Nous possédons ainsi un équipement sensoriel incroyablement adapté à la planète, d’une grande sensibilité, outillage d’une grande disponibilité pour l’action, et support de capacités de perception très performantes, comme par exemple la capacité de stabiliser les images sur la rétine pendant que l’on tourne la tête en faisant tourner ensemble les deux yeux, ou encore la possibilité de continuer à voir vertical l’obélisque de la place de la Concorde, si nous penchons la tête tout en le regardant.

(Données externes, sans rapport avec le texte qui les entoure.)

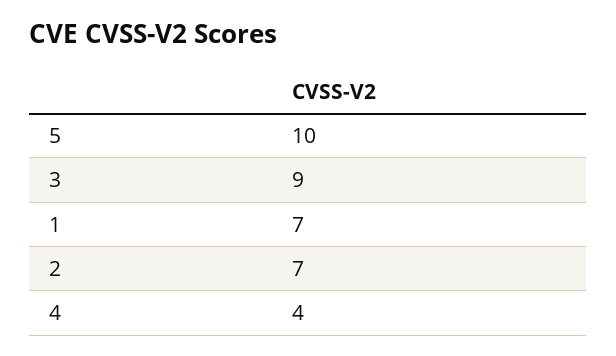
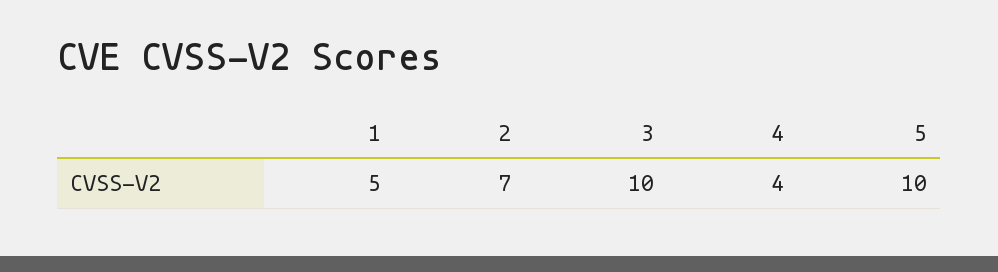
  {
    "5": 10,
-   "3": 9,
+   "3": 10,
-   "1": 7,
+   "1": 5,
    "2": 7,
    "4": 4
  }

Nos perceptions sensorielles, enchevêtrées de significations, dessinent les limites fluctuantes de l’environnement où nos vivons, elles en disent l’étendue et la saveur.
David Le Breton, La saveur du monde, pag
De l’observation de toute cette richesse de notre physiologie sensitive et perceptive, émerge un savoureux sentiment d’adaptation à la planète où s’entremêlement les données concrète de masse, le temps long de notre morphogenèse, la richesse de notre équipement physiologique. Notre planète est active par sa donne gravitationnelle et l’immense richesse de l’appareillage perceptif qui y est directement lié40.